Arxiv ön baskı sunucusunda yayınlanan makalenin yazarları, “Güneş sisteminin en ucunda bir teleskopa sahip olmak, uzayın gerçekten ne kadar karanlık olduğu hakkında sorular sormamıza izin veriyor” diye yazıyor. "Çalışmamız sırasında Kuiper kuşağındaki uzak nesnelerin görüntülerini kullandık. Onları ve yıldızları çıkarın, açık bir gökyüzüne sahip olacaksınız."

NASA'nın Yeni Ufuklar görevinden fotoğraflar

The New York Times'a göre, New Horizons kamerası, geniş bir spektrumda ışığı kabul eden, görünür ve bazı ultraviyole ve kızılötesi dalgaları kapsayan bir "beyaz ışık şekillendirici"dir. Ortaya çıkan görüntüler daha sonra işlendi - tüm görüntülerde, gökbilimciler tarafından bilinen tüm kaynaklardan gelen ve nispeten yakın yıldızlar da dahil olmak üzere tüm ışıklar kaldırıldı.

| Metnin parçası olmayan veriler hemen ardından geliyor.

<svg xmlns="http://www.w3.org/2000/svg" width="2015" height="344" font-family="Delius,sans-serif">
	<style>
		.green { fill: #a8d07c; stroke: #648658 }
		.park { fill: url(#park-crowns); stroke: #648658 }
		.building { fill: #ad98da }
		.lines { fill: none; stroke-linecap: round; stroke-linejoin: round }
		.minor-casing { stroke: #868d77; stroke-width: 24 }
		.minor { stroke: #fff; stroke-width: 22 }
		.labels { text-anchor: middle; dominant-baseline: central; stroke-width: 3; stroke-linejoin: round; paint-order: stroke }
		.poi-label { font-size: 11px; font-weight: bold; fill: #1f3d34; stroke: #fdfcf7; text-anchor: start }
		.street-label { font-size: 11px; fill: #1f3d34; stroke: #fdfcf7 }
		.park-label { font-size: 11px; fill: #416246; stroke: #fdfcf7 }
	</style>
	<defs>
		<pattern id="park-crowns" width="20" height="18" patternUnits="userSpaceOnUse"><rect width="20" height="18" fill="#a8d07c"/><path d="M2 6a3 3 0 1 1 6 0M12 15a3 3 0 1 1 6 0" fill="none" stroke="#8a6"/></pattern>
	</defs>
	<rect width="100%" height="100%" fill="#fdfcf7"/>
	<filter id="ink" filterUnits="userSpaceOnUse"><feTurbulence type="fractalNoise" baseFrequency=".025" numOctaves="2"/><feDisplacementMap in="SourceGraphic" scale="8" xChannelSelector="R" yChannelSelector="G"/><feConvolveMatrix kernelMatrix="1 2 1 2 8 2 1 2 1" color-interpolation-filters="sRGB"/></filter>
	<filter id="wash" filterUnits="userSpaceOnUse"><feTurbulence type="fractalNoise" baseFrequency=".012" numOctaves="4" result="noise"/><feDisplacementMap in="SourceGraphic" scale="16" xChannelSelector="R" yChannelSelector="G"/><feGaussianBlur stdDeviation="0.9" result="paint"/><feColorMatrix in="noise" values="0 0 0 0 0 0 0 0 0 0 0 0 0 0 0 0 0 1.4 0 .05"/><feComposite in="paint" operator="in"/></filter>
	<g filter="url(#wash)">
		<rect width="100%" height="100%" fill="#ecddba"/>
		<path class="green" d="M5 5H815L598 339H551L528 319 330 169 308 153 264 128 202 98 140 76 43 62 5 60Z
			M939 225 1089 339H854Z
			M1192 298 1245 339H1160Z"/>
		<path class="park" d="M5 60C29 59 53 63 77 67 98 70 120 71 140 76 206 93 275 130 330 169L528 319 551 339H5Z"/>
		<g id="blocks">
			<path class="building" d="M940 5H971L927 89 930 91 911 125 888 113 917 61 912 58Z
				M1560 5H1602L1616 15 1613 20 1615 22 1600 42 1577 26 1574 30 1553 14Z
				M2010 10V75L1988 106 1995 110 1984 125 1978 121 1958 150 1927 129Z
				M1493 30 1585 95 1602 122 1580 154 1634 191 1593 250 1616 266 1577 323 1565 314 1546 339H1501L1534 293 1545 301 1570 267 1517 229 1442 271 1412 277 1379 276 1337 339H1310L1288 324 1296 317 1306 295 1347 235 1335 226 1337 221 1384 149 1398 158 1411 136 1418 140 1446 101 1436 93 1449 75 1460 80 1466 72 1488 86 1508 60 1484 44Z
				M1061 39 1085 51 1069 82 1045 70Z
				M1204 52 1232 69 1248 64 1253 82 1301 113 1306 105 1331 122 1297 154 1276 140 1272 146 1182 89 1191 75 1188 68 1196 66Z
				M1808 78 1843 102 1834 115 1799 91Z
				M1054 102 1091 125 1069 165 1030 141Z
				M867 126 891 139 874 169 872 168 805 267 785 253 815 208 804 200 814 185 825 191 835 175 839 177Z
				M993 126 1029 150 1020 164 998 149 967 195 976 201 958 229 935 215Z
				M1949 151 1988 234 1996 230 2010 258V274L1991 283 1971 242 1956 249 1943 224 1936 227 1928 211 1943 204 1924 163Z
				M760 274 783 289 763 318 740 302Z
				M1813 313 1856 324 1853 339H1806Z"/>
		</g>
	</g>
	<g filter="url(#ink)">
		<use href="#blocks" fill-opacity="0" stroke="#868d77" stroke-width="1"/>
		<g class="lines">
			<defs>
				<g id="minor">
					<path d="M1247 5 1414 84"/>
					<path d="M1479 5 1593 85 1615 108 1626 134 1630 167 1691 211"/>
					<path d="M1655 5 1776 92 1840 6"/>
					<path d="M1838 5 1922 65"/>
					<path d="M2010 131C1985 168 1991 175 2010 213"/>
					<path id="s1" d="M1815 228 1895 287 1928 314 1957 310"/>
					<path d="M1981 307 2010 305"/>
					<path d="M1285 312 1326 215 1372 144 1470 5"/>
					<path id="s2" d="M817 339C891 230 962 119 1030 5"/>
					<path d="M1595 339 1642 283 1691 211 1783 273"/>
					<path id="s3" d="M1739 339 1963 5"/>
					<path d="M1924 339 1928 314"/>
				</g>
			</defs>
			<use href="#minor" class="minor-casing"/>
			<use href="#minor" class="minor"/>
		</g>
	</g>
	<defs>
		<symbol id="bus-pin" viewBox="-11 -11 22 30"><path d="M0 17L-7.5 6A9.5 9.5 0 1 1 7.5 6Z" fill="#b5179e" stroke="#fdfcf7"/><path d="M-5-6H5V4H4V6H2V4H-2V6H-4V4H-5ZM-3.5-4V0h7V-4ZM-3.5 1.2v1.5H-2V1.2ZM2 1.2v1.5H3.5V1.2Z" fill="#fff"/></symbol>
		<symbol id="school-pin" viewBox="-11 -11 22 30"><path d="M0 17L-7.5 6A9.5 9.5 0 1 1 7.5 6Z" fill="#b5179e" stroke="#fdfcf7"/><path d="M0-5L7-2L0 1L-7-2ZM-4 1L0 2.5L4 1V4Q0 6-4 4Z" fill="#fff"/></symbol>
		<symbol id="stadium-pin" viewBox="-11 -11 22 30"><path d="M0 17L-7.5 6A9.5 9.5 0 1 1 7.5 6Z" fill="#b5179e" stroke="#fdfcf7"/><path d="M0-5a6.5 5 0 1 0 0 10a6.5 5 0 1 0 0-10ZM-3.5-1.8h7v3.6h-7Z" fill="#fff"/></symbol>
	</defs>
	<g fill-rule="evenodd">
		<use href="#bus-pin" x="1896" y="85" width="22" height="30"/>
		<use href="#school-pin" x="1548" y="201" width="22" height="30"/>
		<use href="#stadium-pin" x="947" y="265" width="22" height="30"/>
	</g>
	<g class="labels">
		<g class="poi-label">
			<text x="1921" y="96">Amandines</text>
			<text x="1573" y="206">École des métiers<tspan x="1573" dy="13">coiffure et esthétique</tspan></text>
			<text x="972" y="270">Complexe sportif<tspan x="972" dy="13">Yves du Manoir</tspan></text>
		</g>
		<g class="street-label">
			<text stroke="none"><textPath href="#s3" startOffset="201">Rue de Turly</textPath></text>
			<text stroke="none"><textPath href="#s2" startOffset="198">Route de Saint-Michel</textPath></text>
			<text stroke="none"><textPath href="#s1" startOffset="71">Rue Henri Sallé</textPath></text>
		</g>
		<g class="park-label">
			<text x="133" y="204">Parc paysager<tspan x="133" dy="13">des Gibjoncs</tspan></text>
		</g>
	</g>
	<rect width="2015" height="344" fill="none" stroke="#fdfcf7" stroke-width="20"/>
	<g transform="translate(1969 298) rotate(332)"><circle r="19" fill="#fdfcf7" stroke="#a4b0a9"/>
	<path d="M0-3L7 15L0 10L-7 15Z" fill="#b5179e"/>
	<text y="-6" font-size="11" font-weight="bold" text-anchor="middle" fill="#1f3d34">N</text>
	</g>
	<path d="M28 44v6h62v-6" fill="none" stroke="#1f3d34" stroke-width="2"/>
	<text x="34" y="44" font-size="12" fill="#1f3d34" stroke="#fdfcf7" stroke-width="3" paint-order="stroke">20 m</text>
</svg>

Araştırmacılar, elde edilen görüntüleri işleyerek, bilimsel çalışmanın yazarlarının inandığı gibi var olduğuna ancak henüz tespit edilmemiş olan galaksilerden yayılan ışığı da ortadan kaldırdı. Sonuç olarak, herhangi bir ışık kirliliği olmadan derin uzay görüntüleri elde edilmiştir. İlginç bir şekilde, tüm ışık kaynakları (bilinen ve bilinmeyen) kaldırılmış olsa da, ortaya çıkan görüntülerde hala çok fazla ışık var. Kalan ışığın tam olarak nereden geldiği bilinmiyor.

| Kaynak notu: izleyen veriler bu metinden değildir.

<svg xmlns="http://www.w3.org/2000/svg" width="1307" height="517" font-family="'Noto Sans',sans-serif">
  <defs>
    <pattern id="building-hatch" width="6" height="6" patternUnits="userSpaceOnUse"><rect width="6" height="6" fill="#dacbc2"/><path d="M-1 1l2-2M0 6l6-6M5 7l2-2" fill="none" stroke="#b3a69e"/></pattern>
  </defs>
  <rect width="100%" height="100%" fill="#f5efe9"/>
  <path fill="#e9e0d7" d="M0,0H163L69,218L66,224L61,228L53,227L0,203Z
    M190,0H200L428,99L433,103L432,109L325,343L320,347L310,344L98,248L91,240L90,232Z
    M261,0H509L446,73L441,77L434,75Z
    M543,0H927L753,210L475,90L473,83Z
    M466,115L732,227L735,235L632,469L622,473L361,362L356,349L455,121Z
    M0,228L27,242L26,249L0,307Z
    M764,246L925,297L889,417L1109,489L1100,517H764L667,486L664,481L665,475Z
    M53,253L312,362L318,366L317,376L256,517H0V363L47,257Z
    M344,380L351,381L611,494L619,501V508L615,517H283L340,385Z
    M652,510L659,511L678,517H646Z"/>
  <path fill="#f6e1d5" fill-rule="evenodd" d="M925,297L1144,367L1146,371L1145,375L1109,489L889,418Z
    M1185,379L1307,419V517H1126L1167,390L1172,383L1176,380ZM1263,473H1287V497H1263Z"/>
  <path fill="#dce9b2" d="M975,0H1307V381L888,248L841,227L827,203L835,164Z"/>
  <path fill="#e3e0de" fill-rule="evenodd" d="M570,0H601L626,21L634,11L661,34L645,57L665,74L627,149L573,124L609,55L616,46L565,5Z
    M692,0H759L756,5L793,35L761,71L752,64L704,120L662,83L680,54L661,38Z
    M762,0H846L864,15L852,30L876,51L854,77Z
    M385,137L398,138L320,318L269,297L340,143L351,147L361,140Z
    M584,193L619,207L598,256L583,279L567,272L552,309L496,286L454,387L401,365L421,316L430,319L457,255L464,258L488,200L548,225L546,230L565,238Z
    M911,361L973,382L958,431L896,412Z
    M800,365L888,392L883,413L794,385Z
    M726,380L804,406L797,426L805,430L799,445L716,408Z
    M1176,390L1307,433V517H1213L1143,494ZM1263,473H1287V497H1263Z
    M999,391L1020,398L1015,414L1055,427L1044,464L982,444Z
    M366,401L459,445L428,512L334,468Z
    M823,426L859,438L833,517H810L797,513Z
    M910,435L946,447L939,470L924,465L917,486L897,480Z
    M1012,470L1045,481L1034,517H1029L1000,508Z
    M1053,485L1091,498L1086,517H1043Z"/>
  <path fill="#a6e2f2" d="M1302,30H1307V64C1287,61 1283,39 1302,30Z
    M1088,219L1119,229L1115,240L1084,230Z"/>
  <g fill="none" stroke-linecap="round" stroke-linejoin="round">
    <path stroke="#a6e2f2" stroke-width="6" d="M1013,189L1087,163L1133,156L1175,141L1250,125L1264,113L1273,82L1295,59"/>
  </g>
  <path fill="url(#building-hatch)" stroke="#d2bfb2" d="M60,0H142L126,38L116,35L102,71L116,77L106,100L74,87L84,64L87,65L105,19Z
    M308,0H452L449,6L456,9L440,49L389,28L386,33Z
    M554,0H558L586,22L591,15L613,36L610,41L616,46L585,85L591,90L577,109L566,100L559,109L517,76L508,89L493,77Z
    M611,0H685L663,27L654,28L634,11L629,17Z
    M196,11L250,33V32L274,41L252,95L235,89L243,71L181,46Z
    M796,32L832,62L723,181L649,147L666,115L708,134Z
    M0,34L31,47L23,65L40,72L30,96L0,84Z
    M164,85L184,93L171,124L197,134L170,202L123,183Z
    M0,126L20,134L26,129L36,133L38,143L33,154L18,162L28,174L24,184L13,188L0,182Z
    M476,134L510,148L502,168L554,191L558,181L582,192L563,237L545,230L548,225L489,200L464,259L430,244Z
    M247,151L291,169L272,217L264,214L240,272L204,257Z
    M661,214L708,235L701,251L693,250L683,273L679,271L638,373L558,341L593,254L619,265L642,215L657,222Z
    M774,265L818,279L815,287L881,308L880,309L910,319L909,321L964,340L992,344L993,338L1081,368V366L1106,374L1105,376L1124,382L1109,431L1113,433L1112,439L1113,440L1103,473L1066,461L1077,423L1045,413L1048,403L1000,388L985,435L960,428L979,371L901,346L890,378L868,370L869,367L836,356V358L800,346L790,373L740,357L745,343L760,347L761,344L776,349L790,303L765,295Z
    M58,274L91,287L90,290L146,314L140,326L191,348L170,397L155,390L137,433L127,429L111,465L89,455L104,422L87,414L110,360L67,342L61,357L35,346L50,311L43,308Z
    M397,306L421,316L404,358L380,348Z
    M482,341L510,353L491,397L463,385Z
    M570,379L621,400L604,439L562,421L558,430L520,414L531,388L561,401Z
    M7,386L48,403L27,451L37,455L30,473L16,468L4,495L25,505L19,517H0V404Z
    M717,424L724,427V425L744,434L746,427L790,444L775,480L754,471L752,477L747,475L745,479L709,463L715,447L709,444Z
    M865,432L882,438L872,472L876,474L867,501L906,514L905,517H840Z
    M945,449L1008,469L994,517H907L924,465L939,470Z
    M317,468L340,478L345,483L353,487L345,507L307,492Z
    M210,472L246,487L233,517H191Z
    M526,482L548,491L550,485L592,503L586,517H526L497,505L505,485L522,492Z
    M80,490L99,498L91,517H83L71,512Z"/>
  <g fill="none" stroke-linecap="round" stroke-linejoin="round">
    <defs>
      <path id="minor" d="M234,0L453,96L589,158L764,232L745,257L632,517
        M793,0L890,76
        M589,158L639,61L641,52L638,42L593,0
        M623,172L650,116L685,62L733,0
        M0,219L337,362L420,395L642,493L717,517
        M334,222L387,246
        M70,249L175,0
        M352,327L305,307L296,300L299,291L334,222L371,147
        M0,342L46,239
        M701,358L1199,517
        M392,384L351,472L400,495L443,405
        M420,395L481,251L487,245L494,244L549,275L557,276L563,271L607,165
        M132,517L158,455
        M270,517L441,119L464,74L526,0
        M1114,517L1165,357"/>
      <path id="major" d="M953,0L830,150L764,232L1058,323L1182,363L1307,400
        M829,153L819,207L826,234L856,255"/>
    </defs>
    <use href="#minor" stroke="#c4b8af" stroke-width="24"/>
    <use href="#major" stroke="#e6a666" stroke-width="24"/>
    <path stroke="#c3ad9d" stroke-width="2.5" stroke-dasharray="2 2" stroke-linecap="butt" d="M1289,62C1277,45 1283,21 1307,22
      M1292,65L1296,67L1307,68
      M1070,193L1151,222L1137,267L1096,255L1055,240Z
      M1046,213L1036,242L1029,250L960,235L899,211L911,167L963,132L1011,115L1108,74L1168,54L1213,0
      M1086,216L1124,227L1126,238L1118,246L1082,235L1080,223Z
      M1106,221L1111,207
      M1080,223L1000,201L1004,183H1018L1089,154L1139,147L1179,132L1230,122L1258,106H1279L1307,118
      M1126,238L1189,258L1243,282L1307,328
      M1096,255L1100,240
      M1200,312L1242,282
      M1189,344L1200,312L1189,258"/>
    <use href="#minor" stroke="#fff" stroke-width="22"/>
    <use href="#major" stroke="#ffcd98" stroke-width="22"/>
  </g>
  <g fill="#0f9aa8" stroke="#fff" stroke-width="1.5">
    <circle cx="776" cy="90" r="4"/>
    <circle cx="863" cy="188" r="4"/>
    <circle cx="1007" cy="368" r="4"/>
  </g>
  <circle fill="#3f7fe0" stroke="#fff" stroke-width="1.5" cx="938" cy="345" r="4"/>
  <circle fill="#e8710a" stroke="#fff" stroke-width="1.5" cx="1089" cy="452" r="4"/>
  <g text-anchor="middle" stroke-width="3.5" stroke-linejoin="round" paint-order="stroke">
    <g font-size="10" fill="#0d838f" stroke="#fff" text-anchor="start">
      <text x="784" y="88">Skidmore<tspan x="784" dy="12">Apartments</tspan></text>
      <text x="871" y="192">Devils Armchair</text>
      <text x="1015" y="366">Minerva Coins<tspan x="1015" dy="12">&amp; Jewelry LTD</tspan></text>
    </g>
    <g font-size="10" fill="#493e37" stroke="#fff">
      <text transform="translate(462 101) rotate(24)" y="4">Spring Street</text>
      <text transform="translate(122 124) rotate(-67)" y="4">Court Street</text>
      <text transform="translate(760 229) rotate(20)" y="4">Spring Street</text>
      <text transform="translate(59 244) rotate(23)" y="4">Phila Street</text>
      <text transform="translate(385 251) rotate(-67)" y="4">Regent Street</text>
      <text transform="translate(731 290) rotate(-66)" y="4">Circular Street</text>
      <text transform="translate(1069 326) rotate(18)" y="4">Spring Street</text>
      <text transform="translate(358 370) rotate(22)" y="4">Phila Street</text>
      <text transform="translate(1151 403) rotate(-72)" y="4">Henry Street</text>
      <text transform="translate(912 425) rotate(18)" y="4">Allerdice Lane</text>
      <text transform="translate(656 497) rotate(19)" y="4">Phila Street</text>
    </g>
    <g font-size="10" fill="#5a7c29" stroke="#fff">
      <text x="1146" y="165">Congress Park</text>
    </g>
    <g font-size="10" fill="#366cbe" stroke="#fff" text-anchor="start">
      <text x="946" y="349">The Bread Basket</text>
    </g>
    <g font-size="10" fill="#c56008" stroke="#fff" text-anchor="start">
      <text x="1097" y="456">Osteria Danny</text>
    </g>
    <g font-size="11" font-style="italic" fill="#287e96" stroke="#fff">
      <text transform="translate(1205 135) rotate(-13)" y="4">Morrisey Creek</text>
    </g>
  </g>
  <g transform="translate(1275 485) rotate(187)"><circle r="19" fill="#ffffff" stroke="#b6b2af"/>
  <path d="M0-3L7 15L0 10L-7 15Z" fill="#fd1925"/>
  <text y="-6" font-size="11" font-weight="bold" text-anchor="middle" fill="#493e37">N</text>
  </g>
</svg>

Araştırmacılar, ışığın henüz keşfedilmemiş yıldızlardan veya galaksilerden gelebileceğine inanıyor. Ancak ortaya çıkan görüntülerdeki ışığın tamamen yeni bir şey olabileceği göz ardı edilemez. Bilim adamları ışık kirliliği kaynakları aramaya devam ettikçe kuşkusuz daha fazla araştırma yapılacak, ancak ek ışık fotonlarının kaynağı bugün bir sır olarak kalıyor.

Batavia'daki Fermi Ulusal Hızlandırıcı Laboratuvarı'nda fizikçi olan Dan Hooper'a göre, ek aydınlatmanın suçlusunun gizemli karanlık madde olduğunu öne sürdü. The New York Times'a gönderdiği bir e-postada, kendisinin ve meslektaşlarının olası bir ışık kaynağı üzerinde kafa yorarken, görüntülerdeki varlığını açıklamak için "gerçekten çekici olmayan birkaç seçenek dışında" hiçbir zaman yeni bir fizik bulmadıklarını söyledi.

Evrenin, içeriği tam olarak bilinmeyen, ancak yerçekimi bize görünen alanı oluşturan "karanlık madde" ile dolu olduğuna inanılmaktadır. Bazı teorilere göre, bu madde, radyoaktif olarak bozunan veya evrensel parıltıya ışık ekleyen enerji patlamalarında çarpışan ve yok olan egzotik atom altı parçacıkların bulutları olabilir. Başka bir olası ipucu, yaygın bir hata olabilir.

Araştırmanın yazarlarına göre, astronomların yanılmış ve ışık kaynağını gözden kaçırmış olma ihtimali var, gerçek sadece %5. Umarım gelecekteki araştırmalar yakın uzayın bu karanlık parçasına ışık tutabilir.